Partial Updates for Performant Merge

Hudi supports partial updates by encoding only the columns that have changed into its delta log files. This means the cost of merging updates is proportional to the number of columns actually modified, rather than the total width of the record. For columnar datasets with wide schemas, this can significantly reduce write amplification and improve merge performance.

index

In Iceberg, updates are implemented as a delete plus a full-row insert, which requires rewriting the entire record even if only a single column has changed. As a result, update costs in Iceberg scale with the total number of columns in the record, increasing I/O and storage requirements for wide tables with frequent column-level updates.

Conclusion

Merge-on-Read (MoR) table type provides an alternative approach to managing updates and deletes on immutable columnar files in a lakehouse. While multiple open table formats support MoR semantics, their design choices significantly affect suitability for real-time and change-data driven workloads.
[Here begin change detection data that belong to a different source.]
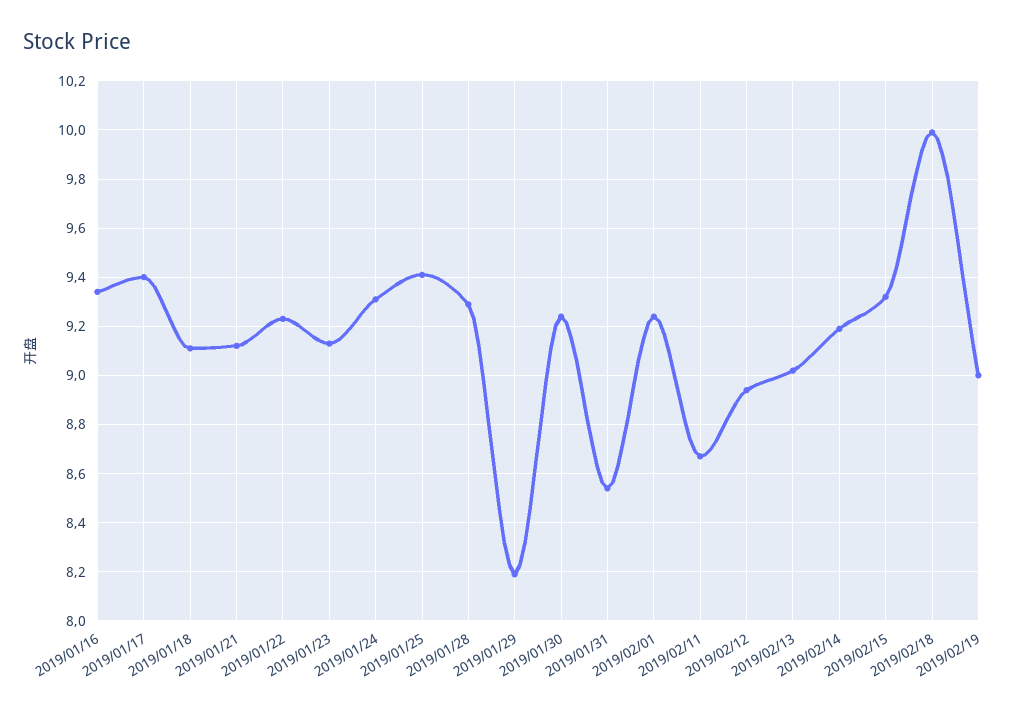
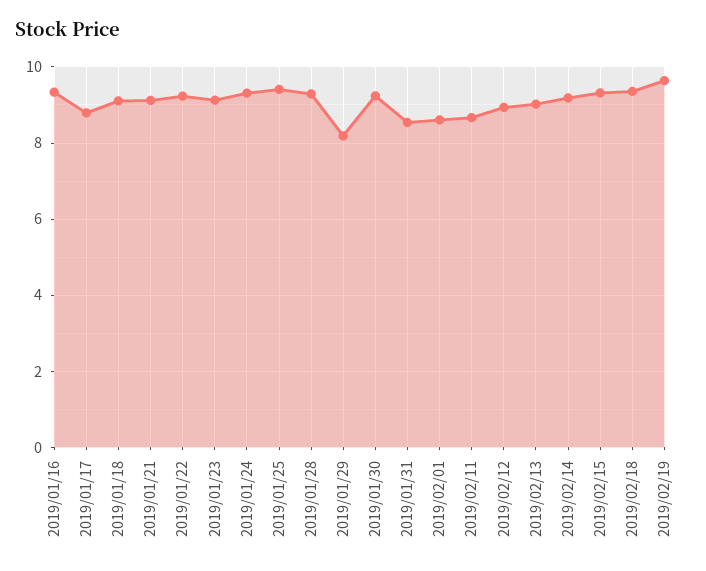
  {
    "2019/01/16": 9.35,
-   "2019/01/17": 9.4,
+   "2019/01/17": 8.8,
    "2019/01/18": 9.1,
    "2019/01/21": 9.1,
    "2019/01/22": 9.25,
    "2019/01/23": 9.15,
    "2019/01/24": 9.3,
    "2019/01/25": 9.4,
    "2019/01/28": 9.3,
    "2019/01/29": 8.2,
    "2019/01/30": 9.25,
    "2019/01/31": 8.55,
-   "2019/02/01": 9.25,
+   "2019/02/01": 8.6,
    "2019/02/11": 8.65,
    "2019/02/12": 8.95,
    "2019/02/13": 9,
    "2019/02/14": 9.2,
    "2019/02/15": 9.3,
-   "2019/02/18": 10,
+   "2019/02/18": 9.4,
-   "2019/02/19": 9
+   "2019/02/19": 9.6
  }

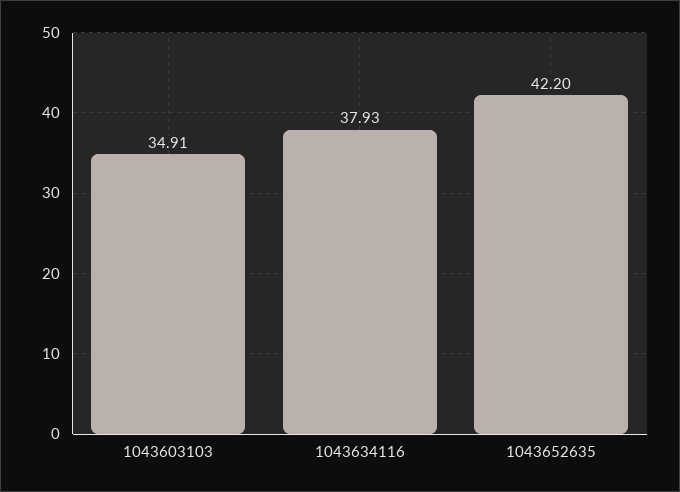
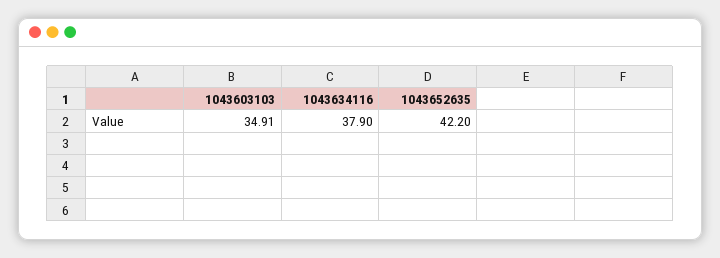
  {
    "1043603103": 34.91,
-   "1043634116": 37.93,
+   "1043634116": 37.9,
    "1043652635": 42.2
  }

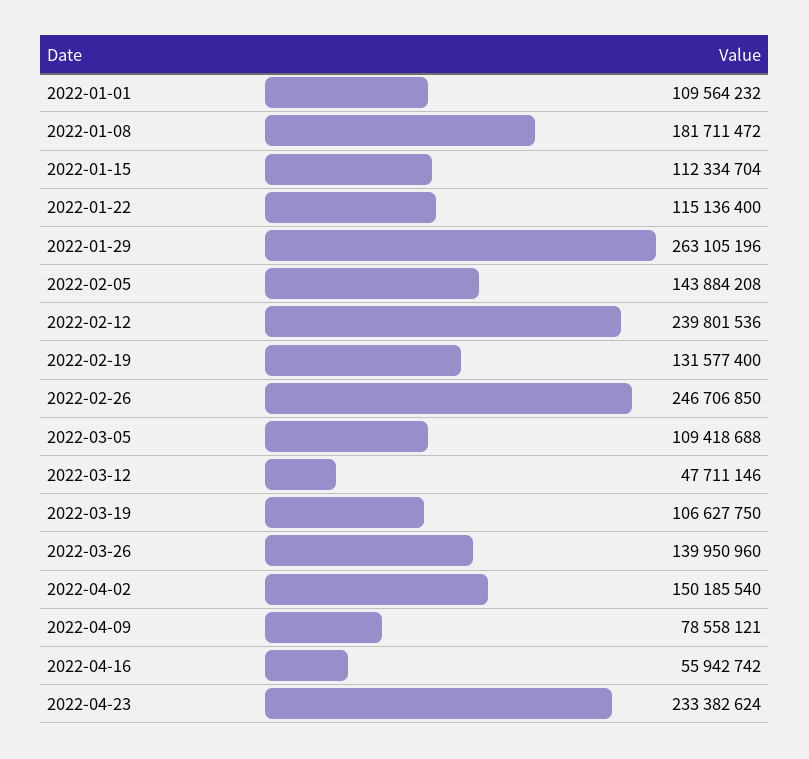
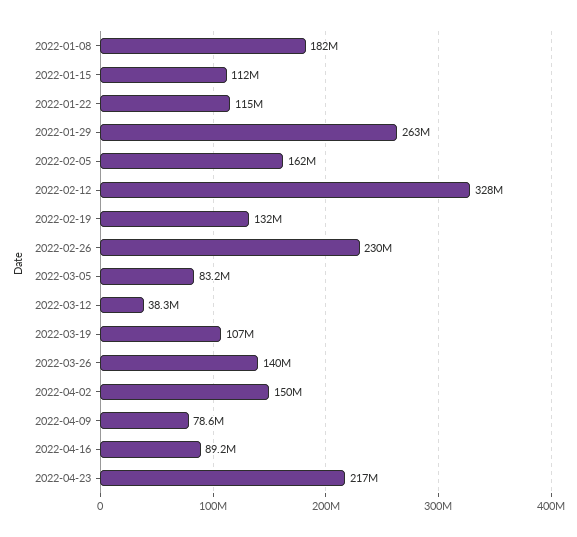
  {
-   "2022-01-01": 109564232,
    "2022-01-08": 181711472,
    "2022-01-15": 112334704,
    "2022-01-22": 115136400,
    "2022-01-29": 263105196,
-   "2022-02-05": 143884208,
+   "2022-02-05": 162000000,
-   "2022-02-12": 239801536,
+   "2022-02-12": 328000000,
    "2022-02-19": 131577400,
-   "2022-02-26": 246706850,
+   "2022-02-26": 230000000,
-   "2022-03-05": 109418688,
+   "2022-03-05": 83200000,
-   "2022-03-12": 47711146,
+   "2022-03-12": 38300000,
    "2022-03-19": 106627750,
    "2022-03-26": 139950960,
    "2022-04-02": 150185540,
    "2022-04-09": 78558121,
-   "2022-04-16": 55942742,
+   "2022-04-16": 89200000,
-   "2022-04-23": 233382624
+   "2022-04-23": 217000000
  }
Apache Hudi’s MoR implementation specifically addresses the needs of high-ingestion, update-heavy pipelines. By appending changes to delta logs, preserving file-group-based data locality, supporting event-time ordering, and enabling asynchronous, non-blocking compaction, Hudi minimizes write amplification and supports low-latency data availability. These design primitives directly align with streaming and CDC patterns, where data arrives frequently and potentially out of order. Iceberg and Delta Lake also implement MoR semantics in their own ways to address transactional consistency and immutable storage goals.